No 30: 5 ways creatives are using AI to improve their creations
When everyone is writing, designing, and creating with AI, where will you be?
Where is your place in the future of work? Let’s find out together.
First, some numbers:
30% - Gartner predicts 30% of outbound marketing messages from large organizations will be synthetically generated by 2025
50% - of drug development initiatives will use generative AI by 2025
2024 - The EU will pass legislation to mandate “watermarking” of AI generated artifacts
Making things with AI is the future of creativity.
Today’s issue highlights how creators are experimenting with and using AI to augment their work. Much of media reporting talks how AI and automation will displace and eliminate future workers. What’s less covered is how we learn to use AI to augment our abilities. For today’s students and young adults, using AI is just another tool like the personal computer, creative software like Photoshop, or using social media to broadcast our work and ideas.
I enjoyed putting together this issue and love to hear your thoughts on the applications of these AI tools and what it means for your futures.
How Taryn Southern sees AI as creative “Collaborator” for students
Taryn Southern is a performer who likes to experiment with cutting-edge technologies.
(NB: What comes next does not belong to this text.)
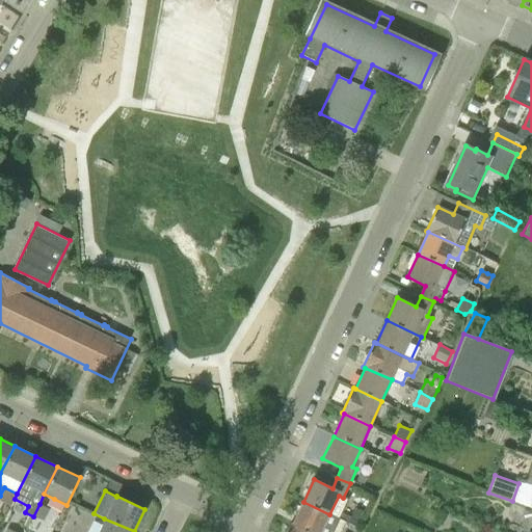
[(293,525),(308,531),(333,531),(339,520),(329,514),(303,502),(293,525)]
She’s recorded a pop album that she co-wrote with some AI code, for instance, and she’s created a digital clone of herself that she can use to make videos for her popular YouTube channel.
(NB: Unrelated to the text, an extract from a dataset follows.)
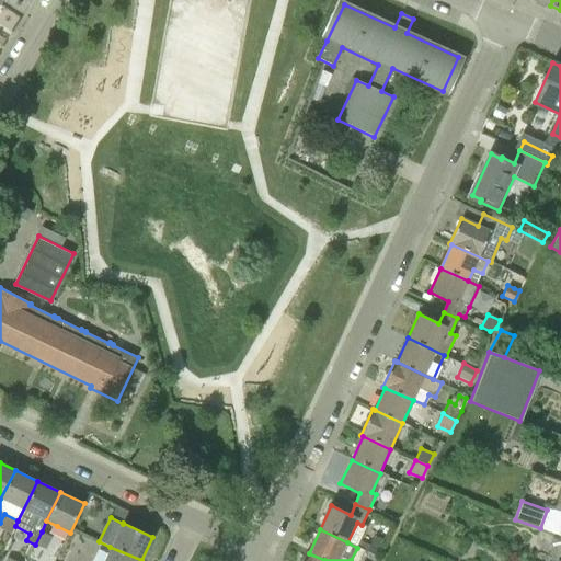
[(42,531),(35,545),(47,550),(53,538),(42,531)]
In this podcast, Taryn talks about “why she sees these technologies as transformative, as well as her thoughts on the potential downsides for humans if AI takes a greater role in storytelling and creative expression.”
Designer Philippe Starck uses AI to design the first AI chair
One of my favorite designers, Philippe Starck, used generative AI to design his AI Chair.
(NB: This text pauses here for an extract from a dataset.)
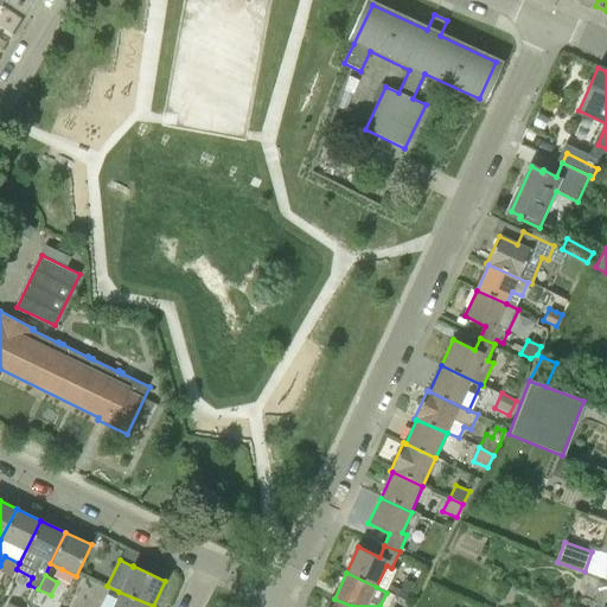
[(409,602),(416,587),(406,582),(401,592),(398,598),(409,604),(409,602)]
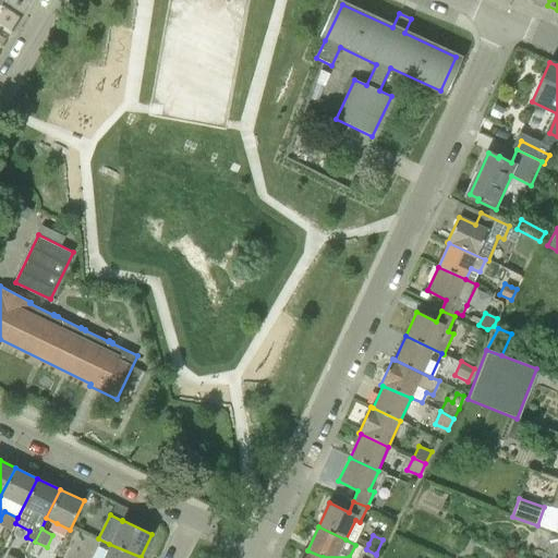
[(140,557),(141,557),(109,544),(101,557),(140,557)]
As the designer, he fed parameters into the computer - his preferences for weight, shape, material, and production process. Then Starck and AI learned from each other with each design iteration to arrive at the final design.
“In getting to know each other, Starck was teaching the system about design intent while the A.I. was trying to learn as much as possible, in order to be as helpful as possible,” says Mark Davis, a senior director of design futures at Autodesk. “As the relationship between the two matured, the system became a much stronger collaborative partner, and began to anticipate Starck’s preferences and the way he likes to work.”
Read more at Curbed
Descript uses AI to make video and podcast editing easier
If you’ve done any video or sound editing with traditional tools like Adobe Premier or iMovie, then you know the tediousness of working with clips, overlays, voice-overs, and timelines.
At first glance, Descript reimagines away the editing desktop into more of a desktop word processing model. Underneath, it uses AI to transcribe video, over dub your voice, and enhance audio quality.
Free access gets you three hours of video transcription so you can try Descript for your video and audio editing.
Using AI to create virtual training and how-to videos
Imagine the production process of creating how-to videos - from finding on-screen talent, setting up a production studio, script writing, and final editing. What if you could do it from your browser starting with a AI virtual spokesperson?
Can a computer draw what you tell it?
The drawings above were created by AI art program, Midjourney, from the text prompts of different “artists”. With AI tools like this, imagine your creative output driven by the imagination of your text descriptions - not your art skills.
Here’s four versions that Midjourney created for me using this simple prompt - “twilight landscape cave volcano dune”.
Play around with Midjourney and ask yourself - what happens to art schools?